How can I help a loved one with Schizophreniform Disorder?

It can be hard to know how to react when someone you love isn’t doing well. Do they want to talk about it, or would they prefer to keep their experiences private? Will you push them away by starting the conversation? 

There are no easy answers to these questions. Every person handles their mental health differently. That said, we all want to feel loved and supported. Showing someone that you’re invested in their wellbeing can make a world of difference.

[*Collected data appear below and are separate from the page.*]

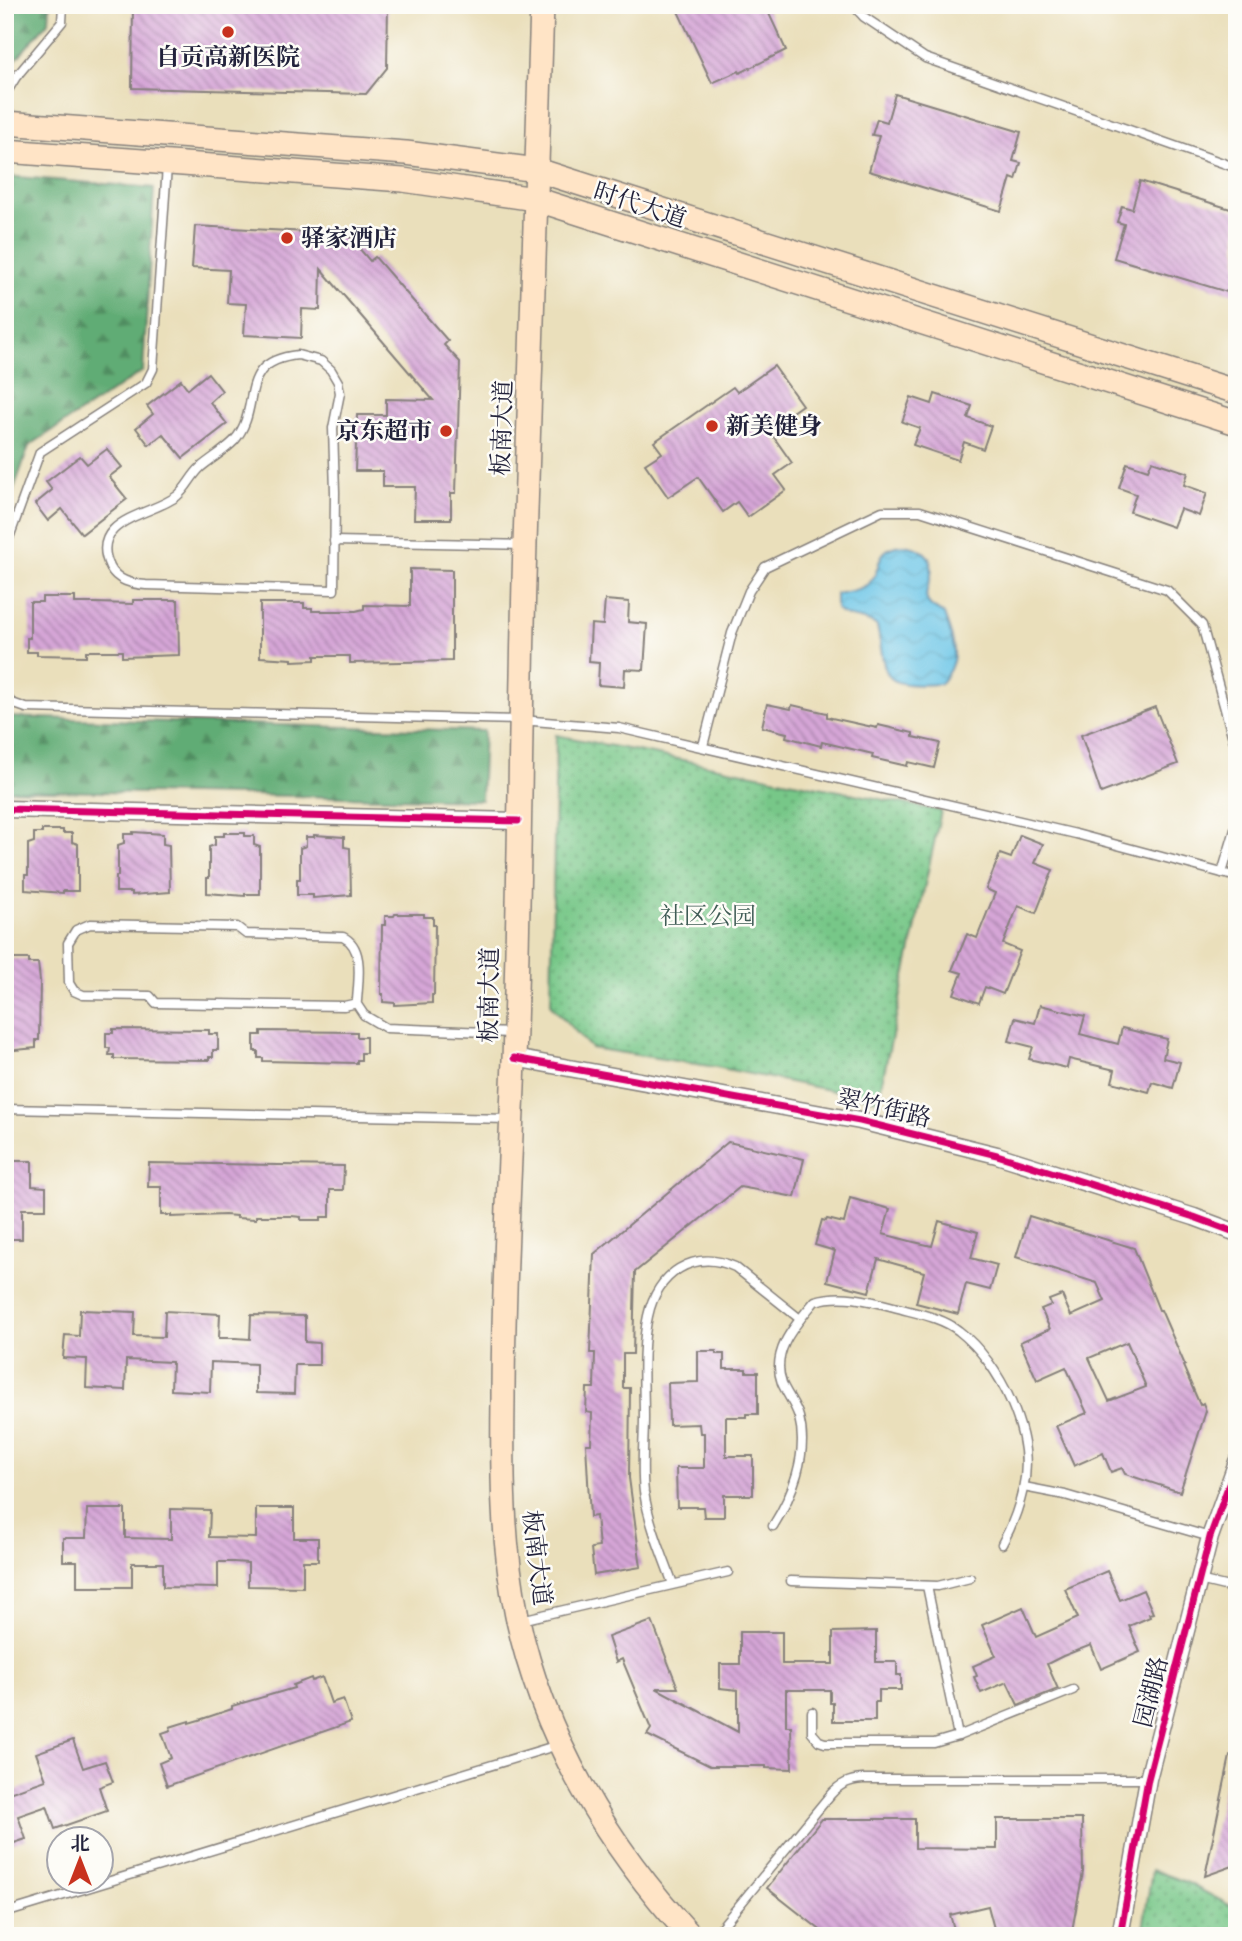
<svg xmlns="http://www.w3.org/2000/svg" width="1242" height="1941" font-family="'IM FELL Great Primer','Noto Serif SC',serif">
	<defs>
		<pattern id="forest-firs" width="22" height="20" patternUnits="userSpaceOnUse" patternTransform="scale(1.75)"><rect width="22" height="20" fill="#61ac74"/><path d="M5 1l3.5 6h-7zM16 11l3.5 6h-7z" fill="#508c60"/></pattern>
		<pattern id="park-dots" width="8" height="8" patternUnits="userSpaceOnUse" patternTransform="scale(1.75)"><rect width="8" height="8" fill="#77c788"/><path d="M2 2h.1M6 6h.1" fill="none" stroke="#61a170" stroke-width="1.8" stroke-linecap="round"/></pattern>
		<pattern id="water-waves" width="16" height="10" patternUnits="userSpaceOnUse" patternTransform="scale(1.75)"><rect width="16" height="10" fill="#69c5e7"/><path d="M0 5q4-4 8 0t8 0" fill="none" stroke="#5ba9c7"/></pattern>
		<pattern id="building-back-hatch" width="6" height="6" patternUnits="userSpaceOnUse" patternTransform="scale(1.75)"><rect width="6" height="6" fill="#d6a6d7"/><path d="M-1 5l2 2M0 0l6 6M5-1l2 2" fill="none" stroke="#ad87b0"/></pattern>
	</defs>
	<rect width="100%" height="100%" fill="#fdfcf7"/>
	<filter id="ink" filterUnits="userSpaceOnUse"><feTurbulence type="fractalNoise" baseFrequency=".0143" numOctaves="2"/><feDisplacementMap in="SourceGraphic" scale="14" xChannelSelector="R" yChannelSelector="G"/><feConvolveMatrix kernelMatrix="1 2 1 2 8 2 1 2 1" color-interpolation-filters="sRGB"/></filter>
	<filter id="wash" filterUnits="userSpaceOnUse"><feTurbulence type="fractalNoise" baseFrequency=".00686" numOctaves="4" result="noise"/><feDisplacementMap in="SourceGraphic" scale="28" xChannelSelector="R" yChannelSelector="G"/><feGaussianBlur stdDeviation="1.57" result="paint"/><feColorMatrix in="noise" values="0 0 0 0 0 0 0 0 0 0 0 0 0 0 0 0 0 1.4 0 .05"/><feComposite in="paint" operator="in"/></filter>
	<g filter="url(#wash)">
		<rect width="100%" height="100%" fill="#eadfbb"/>
		<!-- forest -->
		<g fill="url(#forest-firs)" stroke="#426758" stroke-width="2">
			<polygon points="5,5 50,5 49,21 5,72"/>
			<polygon points="5,176 154,188 143,371 29,446 5,515"/>
			<polygon points="5,717 484,731 481,800 5,790"/>
		</g>
		<!-- park -->
		<g fill="url(#park-dots)" stroke="#4c7462" stroke-width="2">
			<polygon points="556,735 941,811 878,1100 716,1067 591,1048 551,1005"/>
			<polygon points="1152,1870 1188,1883 1237,1909 1237,1936 1142,1936"/>
		</g>
		<!-- water -->
		<path fill="url(#water-waves)" stroke="#467491" stroke-width="2" d="M902 545C925 547 937 558 929 583 927 588 925 594 927 600 929 607 938 610 944 614 954 643 962 659 940 684 876 688 888 677 877 626 864 616 848 621 836 609V594C846 592 859 591 868 584 885 569 871 549 902 545Z"/>
		<g id="blocks">
			<!-- building -->
			<g fill="url(#building-back-hatch)" fill-rule="evenodd">
				<polygon points="133,5 388,5 387,68 366,94 132,88"/>
				<polygon points="675,5 765,5 786,50 740,73 739,71 712,83"/>
				<polygon points="895,94 1021,132 1013,161 1021,163 1016,180 1011,178 1001,211 869,171 879,136 872,135 877,119 887,122"/>
				<polygon points="1140,181 1237,211 1237,295 1114,258 1124,224 1117,222 1122,206 1132,209"/>
				<polygon points="195,226 347,234 370,261 375,257 448,341 444,345 460,362 456,493 451,493 451,519 414,519 415,487 383,487 383,471 355,471 357,415 386,415 386,399 433,400 321,269 320,310 302,309 301,338 244,335 246,304 227,303 229,270 192,268"/>
				<polygon points="774,366 802,405 768,429 792,463 775,475 786,490 748,517 737,502 723,512 698,477 668,497 645,464 662,453 654,442 733,387 737,392"/>
				<polygon points="208,373 222,391 210,402 227,424 183,458 163,434 149,445 136,428 153,414 147,406 181,380 188,389"/>
				<polygon points="935,394 972,406 968,418 991,426 983,449 964,442 958,460 913,445 920,428 902,422 911,397 932,404"/>
				<polygon points="107,449 122,467 109,477 127,499 82,534 62,509 48,521 35,504 52,490 46,482 80,456 87,464"/>
				<polygon points="1152,461 1188,473 1184,485 1207,493 1199,516 1180,509 1173,527 1130,512 1136,494 1119,488 1127,463 1148,470"/>
				<polygon points="410,569 452,570 452,661 350,663 350,656 315,656 315,660 292,661 292,659 260,657 260,603 304,603 304,608 312,608 312,611 356,611 364,609 364,605 410,606"/>
				<polygon points="42,597 75,597 75,603 94,603 133,604 133,600 178,600 179,655 122,657 122,651 86,651 86,656 37,655 37,652 27,652 27,638 30,638 30,602 42,602"/>
				<polygon points="605,600 629,602 628,622 647,624 644,670 625,669 624,687 598,685 599,663 589,662 591,624 603,625"/>
				<polygon points="767,704 791,709 792,705 827,713 827,717 877,728 878,725 913,733 913,737 940,743 934,768 908,762 907,766 872,758 873,754 822,742 821,746 786,737 787,733 762,727"/>
				<polygon points="1155,707 1178,764 1101,793 1081,735"/>
				<polygon points="42,830 63,830 63,833 72,833 72,842 78,844 78,891 63,891 63,893 25,890 25,875 28,875 28,844 34,842 34,833 42,833"/>
				<polygon points="133,832 163,834 163,844 169,845 170,892 132,895 132,892 116,892 116,876 118,876 118,845 124,843 124,834 133,834"/>
				<polygon points="224,833 245,833 245,836 254,836 254,845 260,847 260,894 245,894 245,896 207,893 207,878 209,878 209,847 215,845 215,836 224,836"/>
				<polygon points="314,835 344,837 344,847 350,848 351,895 313,898 313,895 297,895 297,879 300,879 300,848 306,846 306,837 314,837"/>
				<polygon points="1020,835 1043,844 1035,863 1053,870 1036,913 1018,906 1003,944 1020,951 1003,994 985,987 979,1003 954,994 962,973 952,970 967,934 977,938 995,893 986,889 1000,854 1011,858"/>
				<polygon points="395,914 424,914 424,917 433,917 433,925 435,925 434,995 432,995 432,1003 395,1005 395,1003 383,1002 383,994 381,994 382,925 385,925 385,916 394,916"/>
				<polygon points="5,959 29,959 29,963 38,963 40,981 39,1040 36,1040 36,1048 5,1051"/>
				<polygon points="1040,1005 1085,1016 1080,1034 1118,1044 1122,1028 1167,1039 1163,1058 1180,1062 1173,1088 1152,1082 1149,1092 1112,1082 1115,1070 1069,1059 1067,1068 1029,1059 1033,1047 1009,1041 1015,1018 1035,1023"/>
				<polygon points="113,1029 209,1030 209,1034 218,1034 218,1050 213,1050 213,1057 209,1057 209,1060 114,1059 114,1055 109,1055 110,1048 106,1048 106,1033 113,1033"/>
				<polygon points="261,1031 357,1032 357,1037 366,1037 366,1053 361,1053 361,1060 357,1060 357,1063 263,1061 263,1058 258,1058 258,1051 254,1051 254,1035 261,1035"/>
				<polygon points="728,1142 804,1159 795,1197 740,1187 635,1272 633,1354 623,1354 623,1388 630,1388 629,1478 641,1567 594,1575 591,1548 599,1547 596,1516 590,1517 586,1444 591,1444 592,1413 586,1412 587,1388 594,1388 595,1353 590,1353 594,1254"/>
				<polygon points="5,1161 32,1161 32,1186 46,1187 46,1209 22,1209 22,1239 5,1239"/>
				<polygon points="149,1163 344,1166 343,1190 330,1190 330,1217 321,1217 321,1220 301,1220 301,1217 291,1216 256,1216 256,1219 236,1218 236,1216 225,1215 171,1217 171,1215 161,1215 161,1187 148,1187"/>
				<polygon points="850,1198 890,1209 883,1234 914,1242 932,1246 939,1221 978,1232 971,1258 997,1265 990,1290 966,1284 958,1314 916,1303 924,1272 878,1259 869,1292 827,1281 835,1251 815,1245 822,1220 826,1221 827,1219 844,1223"/>
				<path d="M1029 1216 1134 1248 1159 1310H1161L1185 1365 1183 1366 1200 1405 1203 1403 1206 1411 1180 1492 1125 1474 1122 1468 1111 1472 1103 1453 1074 1466 1056 1426 1087 1413 1066 1367 1037 1380 1020 1342 1050 1329 1041 1309 1051 1305 1049 1300 1062 1295 1071 1316 1105 1301 1097 1283 1016 1257ZM1127 1342 1146 1387 1109 1401 1089 1358Z"/>
				<polygon points="80,1310 135,1312 134,1336 164,1337 165,1311 220,1314 219,1338 235,1338 250,1339 251,1315 305,1316 305,1342 319,1343 319,1365 295,1365 294,1394 256,1393 256,1364 211,1362 210,1392 171,1390 172,1362 126,1360 125,1390 86,1388 87,1359 63,1358 65,1335 79,1336"/>
				<polygon points="698,1351 716,1351 716,1354 724,1354 724,1369 746,1369 746,1372 758,1372 758,1414 746,1414 746,1417 726,1417 726,1456 753,1456 753,1495 724,1495 724,1517 704,1517 703,1507 677,1507 676,1468 704,1468 704,1433 700,1433 699,1424 669,1425 668,1383 698,1382"/>
				<polygon points="256,1508 294,1508 294,1538 318,1538 318,1561 303,1561 303,1587 248,1586 248,1563 233,1562 218,1562 218,1588 163,1587 163,1563 132,1563 132,1587 77,1587 77,1561 63,1561 63,1538 86,1538 87,1509 125,1509 125,1538 171,1539 171,1509 210,1510 209,1537 256,1538"/>
				<polygon points="1107,1571 1120,1600 1143,1590 1153,1613 1149,1614 1150,1617 1129,1626 1140,1652 1101,1669 1091,1645 1063,1656 1047,1664 1058,1689 1018,1705 1007,1682 981,1693 974,1677 977,1676 973,1666 996,1656 982,1625 1023,1607 1036,1637 1056,1628 1078,1618 1065,1589"/>
				<polygon points="652,1621 678,1688 656,1688 738,1732 738,1690 720,1688 720,1664 740,1664 740,1632 782,1632 782,1664 833,1664 833,1632 876,1631 876,1662 897,1662 897,1675 901,1675 901,1690 879,1690 879,1702 875,1702 875,1721 833,1721 833,1703 830,1703 830,1690 786,1690 786,1726 791,1726 792,1769 766,1768 766,1766 710,1766 647,1735 651,1729 622,1659 616,1662 608,1637"/>
				<polygon points="322,1677 331,1703 343,1699 351,1722 167,1786 159,1763 171,1758 162,1733 171,1730 170,1727 189,1721 189,1723 199,1720 232,1709 232,1706 294,1688 293,1685 311,1678 312,1681"/>
				<polygon points="73,1740 83,1768 105,1761 113,1782 99,1787 107,1811 55,1829 47,1806 18,1816 26,1839 5,1846 5,1787 7,1787 9,1793 46,1780 36,1753"/>
				<polygon points="1230,1756 1237,1757 1237,1859 1233,1858 1233,1866 1205,1876"/>
				<polygon points="822,1819 915,1819 915,1848 997,1849 997,1819 1082,1819 1083,1872 1071,1936 996,1936 988,1906 950,1915 956,1936 828,1936 767,1888"/>
			</g>
		</g>
	</g>
	<g filter="url(#ink)">
		<use href="#blocks" fill-opacity="0" stroke="#86807b" stroke-width="2"/>
		<g fill="none" stroke-linecap="round" stroke-linejoin="round">
			<defs>
				<g id="service">
					<polyline points="853,5 864,17 925,58 1237,168"/>
					<polyline points="5,95 16,77 62,22 63,5"/>
					<path d="M298 355 321 361 331 370 338 382 340 393 333 428 335 492 334 590 146 585C132 584 117 581 110 567 87 519 153 515 177 496 187 488 191 476 201 467 212 458 224 451 234 441 264 407 234 362 298 355Z"/>
					<polyline points="334,541 524,545"/>
					<polyline points="5,549 40,452 146,383 153,369 167,166"/>
					<polyline points="5,695 12,703 26,708 521,720 619,728 1076,834 1237,877"/>
					<polyline points="703,746 732,633 749,591 765,567 882,511 920,511 1167,590 1202,625 1237,753"/>
					<polyline points="1222,873 1237,823"/>
					<path d="M90 924 237 927 246 934 343 937C365 947 358 981 357 1001L353 1004 344 1006 156 1003 150 996 83 995 74 991 69 983 68 943 76 930Z"/>
					<polyline points="356,1003 364,1015 386,1028 511,1033"/>
					<polyline points="5,1109 510,1119"/>
					<polyline points="1024,1487 1065,1495 1210,1537"/>
					<path d="M773 1526C792 1496 809 1454 799 1417 796 1405 787 1395 782 1383 770 1351 796 1324 815 1301 841 1293 868 1300 894 1307 915 1313 942 1317 959 1331 1000 1363 1036 1436 1023 1489 1019 1507 1011 1528 1002 1544"/>
					<polyline points="1199,1580 1237,1589"/>
					<polyline points="791,1581 938,1586 970,1578"/>
					<path d="M673 1584C662 1554 649 1524 644 1492 641 1468 644 1442 644 1418 644 1386 641 1347 648 1316 657 1274 693 1248 735 1267L800 1319"/>
					<polyline points="927,1586 958,1736 1073,1690"/>
					<polyline points="521,1620 728,1572"/>
					<polyline points="812,1712 812,1733 819,1741 825,1743 934,1743 958,1736"/>
					<polyline points="5,1913 558,1745"/>
					<path d="M714 1936 831 1794C840 1784 849 1780 863 1779H1148"/>
				</g>
				<g id="minor">
					<polyline points="5,809 518,821"/>
					<polyline points="514,1058 860,1121 997,1155 1194,1217 1237,1233"/>
					<polyline points="1120,1936 1148,1779 1210,1537 1237,1462"/>
				</g>
				<g id="secondary">
					<path d="M542 5C537 184 530 363 525 543 520 715 520 888 514 1060 510 1173 503 1286 503 1398 502 1472 502 1544 517 1616 543 1737 608 1847 691 1936"/>
					<polyline points="5,123 406,153 537,170 1237,392"/>
					<polyline points="5,151 403,180 535,199 1237,423"/>
				</g>
			</defs>
			<!-- service casing -->
			<use href="#service" stroke="#86807b" stroke-width="11"/>
			<!-- minor casing -->
			<use href="#minor" stroke="#86807b" stroke-width="19"/>
			<!-- secondary casing -->
			<use href="#secondary" stroke="#86807b" stroke-width="26"/>
			<!-- service -->
			<use href="#service" stroke="#fff" stroke-width="8"/>
			<!-- minor -->
			<use href="#minor" stroke="#fff" stroke-width="16"/>
			<!-- secondary -->
			<use href="#secondary" stroke="#ffe4c6" stroke-width="23"/>
			<defs>
				<g id="cycleway">
					<polyline points="5,809 518,821"/>
					<polyline points="514,1058 860,1121 997,1155 1194,1217 1237,1233"/>
					<polyline points="1120,1936 1148,1779 1210,1537 1237,1462"/>
				</g>
			</defs>
			<!-- cycleway casing -->
			<use href="#cycleway" stroke="#fdfcf7" stroke-width="11"/>
			<!-- cycleway -->
			<use href="#cycleway" stroke="#d6006c" stroke-width="7"/>
		</g>
	</g>
	<!-- markers -->
	<g fill="#c8321e" stroke="#fdfcf7" stroke-width="2.5">
		<circle cx="228" cy="32" r="7"/>
		<circle cx="287" cy="238" r="7"/>
		<circle cx="712" cy="426" r="7"/>
		<circle cx="446" cy="431" r="7"/>
	</g>
	<g text-anchor="middle" dominant-baseline="central" stroke-width="5" stroke-linejoin="round" paint-order="stroke">
		<!-- poi labels -->
		<g font-size="24" font-weight="bold" fill="#22223b" stroke="#fdfcf7" text-anchor="start">
			<text x="228" y="57" text-anchor="middle">自贡高新医院</text>
			<text x="301" y="238">驿家酒店</text>
			<text x="726" y="426">新美健身</text>
			<text x="432" y="431" text-anchor="end">京东超市</text>
		</g>
		<!-- street labels -->
		<g font-size="24" fill="#22223b" stroke="#fdfcf7">
			<text transform="translate(640 205) rotate(18)">时代大道</text>
			<text transform="translate(502 428) rotate(-88)">板南大道</text>
			<text transform="translate(489 995) rotate(-89)">板南大道</text>
			<text transform="translate(884 1108) rotate(13)">翠竹街路</text>
			<text transform="translate(537 1558) rotate(83)">板南大道</text>
			<text transform="translate(1151 1692) rotate(-76)">园湖路</text>
		</g>
		<!-- park labels -->
		<g font-size="24" fill="#405c56" stroke="#fdfcf7">
			<text x="708" y="916">社区公园</text>
		</g>
	</g>
	<!-- margin -->
	<rect width="1242" height="1941" fill="none" stroke="#fdfcf7" stroke-width="28"/>
	<!-- north arrow -->
	<g transform="translate(80 1860)"><circle r="33" fill="#fdfcf7" stroke="#a5a5ac" stroke-width="2"/>
	<path d="M0-5L12 26L0 18L-12 26Z" fill="#c8321e"/>
	<text y="-10" font-size="19" font-weight="bold" text-anchor="middle" fill="#22223b">北</text>
	</g>
</svg>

Here are some ways to do so: 

  • Educate yourself: Read up on symptoms, treatment options, and healthy living recommendations. Try and understand what your loved one is going through so you are better equipped to talk to them about it. This will also make you a valuable resource when it comes time to find treatment. 
  • Advocate treatment: Asking for help can be hard. Societal stigma often keeps people from opening up to others about their symptoms. Support your loved one by helping them research different treatment methods, or doctors in their area. If they’d like, go to a few sessions with them. Remind them that there’s nothing weird about getting help, and that you’re proud of them for following through. 
  • Use empathy: The delusions and hallucinations associated with schizophreniform disorder feel very real. Try and refrain from snapping at them when they are in the midst of an episode. Stay calm and remember what they’re going through. Remind them that you’re there for them and that you love them. 
  • Help them out: People battling a severe mental disorder like schizophreniform disorder, may struggle to keep up with daily responsibilities, such as preparing meals, paying bills, or cleaning up. Make time to do these things with your loved one so they feel supported, and don’t get bogged down by unfinished work. 
  • Be patient: Don’t take it personally if they lash out at you. They are battling something that’s very hard to overcome. Their distance has nothing to do with who you are as a person. Keep showing up for them even when it feels like it’s not helping. The act alone lets them know that they have people in their life who care. 

Loved ones of people with schizophreniform are often asked to help monitor their medication, and look out for signs of a relapse. If you think they pose a threat to other people or themselves, seek immediate help. And finally, remember to take care of yourself. Find counseling of your own if you are struggling to cope with their condition.